Training robotic arms with a hands-off approach
Researchers at Carnegie Mellon University recently trained a robotic arm with human movements generated by artificial intelligence.
Humans often take their fine motor abilities for granted. Recreating the mechanical precision of the human body is no easy task—one that graduate students in CMU’s Mechanical Engineering Department hope to simplify through artificial intelligence.
Ph.D. candidates Alison Bartch and Abraham George, under the guidance of Amir Barati Farimani, assistant professor of mechanical engineering, first recreated a simple task, such as picking up a block, using a virtual reality simulation. Using this example, they then were able to augment different “human-like” examples of the movements to aid the robot’s learning.
“If I want to show you how to do a task, I just have to do it once or twice before you pick up on it,” George said. “So it’s very promising that now we can get a robot to replicate our actions after just one or two demos. We have created a control structure where it can watch us, extract what it needs to know, and then perform that action.”
The team found that the augmented examples helped to significantly decrease the robot’s learning time for the block pick-and-place task compared to a machine learning architecture alone. This, paired with the collection of human data through a VR headset simulation, means this research method has the potential to produce promising results with “under a minute of human input.”
George described the challenge of creating augmented examples that were both reliable and “novel” for the AI to learn from, so that it could recognize more nuanced differences in the same movements.
“A good analogy for this is when you are trying to train a computer to recognize a picture of a dog, you might show it hundreds of images of dogs versus cats.” George said. “But we are trying to train the computer to identify a dog based on just one augmented image. So if we show it a different breed of dog, the computer is going to struggle to identify it as a dog.”
We have created a control structure where it can watch us, extract what it needs to know, and then perform that action.

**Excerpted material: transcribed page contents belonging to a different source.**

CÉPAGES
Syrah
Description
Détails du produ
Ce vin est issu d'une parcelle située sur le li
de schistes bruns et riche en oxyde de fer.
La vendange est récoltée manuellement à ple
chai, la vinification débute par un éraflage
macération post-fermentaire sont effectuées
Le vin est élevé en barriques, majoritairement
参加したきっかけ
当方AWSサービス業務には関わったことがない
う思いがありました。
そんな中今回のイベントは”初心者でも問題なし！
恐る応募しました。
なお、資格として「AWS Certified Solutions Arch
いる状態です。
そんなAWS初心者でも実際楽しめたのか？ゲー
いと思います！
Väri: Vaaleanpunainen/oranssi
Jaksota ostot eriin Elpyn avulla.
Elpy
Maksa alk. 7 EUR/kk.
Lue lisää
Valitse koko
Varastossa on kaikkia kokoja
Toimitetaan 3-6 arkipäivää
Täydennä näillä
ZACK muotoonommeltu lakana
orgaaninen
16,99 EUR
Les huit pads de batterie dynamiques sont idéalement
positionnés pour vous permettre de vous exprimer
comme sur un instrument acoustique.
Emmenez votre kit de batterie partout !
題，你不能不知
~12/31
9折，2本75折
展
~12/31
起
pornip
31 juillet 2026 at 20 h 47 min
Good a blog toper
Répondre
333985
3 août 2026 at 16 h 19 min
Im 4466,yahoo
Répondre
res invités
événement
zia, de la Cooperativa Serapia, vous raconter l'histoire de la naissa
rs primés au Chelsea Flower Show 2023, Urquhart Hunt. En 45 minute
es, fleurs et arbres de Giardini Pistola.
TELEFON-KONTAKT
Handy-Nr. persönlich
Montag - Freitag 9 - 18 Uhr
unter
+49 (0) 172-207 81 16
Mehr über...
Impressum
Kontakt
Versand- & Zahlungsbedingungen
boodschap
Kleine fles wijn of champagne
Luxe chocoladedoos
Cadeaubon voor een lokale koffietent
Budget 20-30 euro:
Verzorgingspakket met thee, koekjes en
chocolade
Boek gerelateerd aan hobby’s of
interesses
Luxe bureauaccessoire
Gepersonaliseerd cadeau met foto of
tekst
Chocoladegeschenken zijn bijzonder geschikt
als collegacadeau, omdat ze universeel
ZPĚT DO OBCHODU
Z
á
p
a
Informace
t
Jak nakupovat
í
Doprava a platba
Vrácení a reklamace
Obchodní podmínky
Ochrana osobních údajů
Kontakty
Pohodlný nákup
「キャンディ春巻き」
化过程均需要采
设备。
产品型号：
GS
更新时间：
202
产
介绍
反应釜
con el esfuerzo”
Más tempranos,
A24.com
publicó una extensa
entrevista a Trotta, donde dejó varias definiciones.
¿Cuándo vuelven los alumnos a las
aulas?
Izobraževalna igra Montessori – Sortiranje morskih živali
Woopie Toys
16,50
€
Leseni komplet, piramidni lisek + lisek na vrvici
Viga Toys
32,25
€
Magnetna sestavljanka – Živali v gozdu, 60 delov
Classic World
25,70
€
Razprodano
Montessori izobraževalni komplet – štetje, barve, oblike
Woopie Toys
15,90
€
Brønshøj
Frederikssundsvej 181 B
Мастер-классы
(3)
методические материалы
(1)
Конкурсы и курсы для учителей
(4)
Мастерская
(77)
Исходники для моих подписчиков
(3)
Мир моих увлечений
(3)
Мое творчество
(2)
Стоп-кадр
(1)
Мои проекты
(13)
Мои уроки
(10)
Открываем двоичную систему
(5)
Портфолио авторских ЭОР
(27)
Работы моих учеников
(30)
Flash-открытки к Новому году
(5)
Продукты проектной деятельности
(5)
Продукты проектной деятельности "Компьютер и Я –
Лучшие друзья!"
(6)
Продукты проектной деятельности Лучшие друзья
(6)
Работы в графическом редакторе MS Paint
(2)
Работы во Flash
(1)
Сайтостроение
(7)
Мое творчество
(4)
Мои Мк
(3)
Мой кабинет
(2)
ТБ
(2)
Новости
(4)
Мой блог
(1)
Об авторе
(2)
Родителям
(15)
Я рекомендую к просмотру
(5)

Abraham George, Ph.D. candidate, Mechanical Engineering
Already looking forward, Bartch plans to use similar methods to teach the robot how to interact with more malleable material—particularly clay—and predict how it will shape them.
“For the end goal of having robots in the world, they need to be able to predict how different materials are going to behave,” Bartch said. “If you think about an assistant robot at home, the materials they will interact with are deformable: food is deformable, sponges are deformable, clothes are deformable.”
This research was presented at the 2023 International Conference on Robotics and Automation.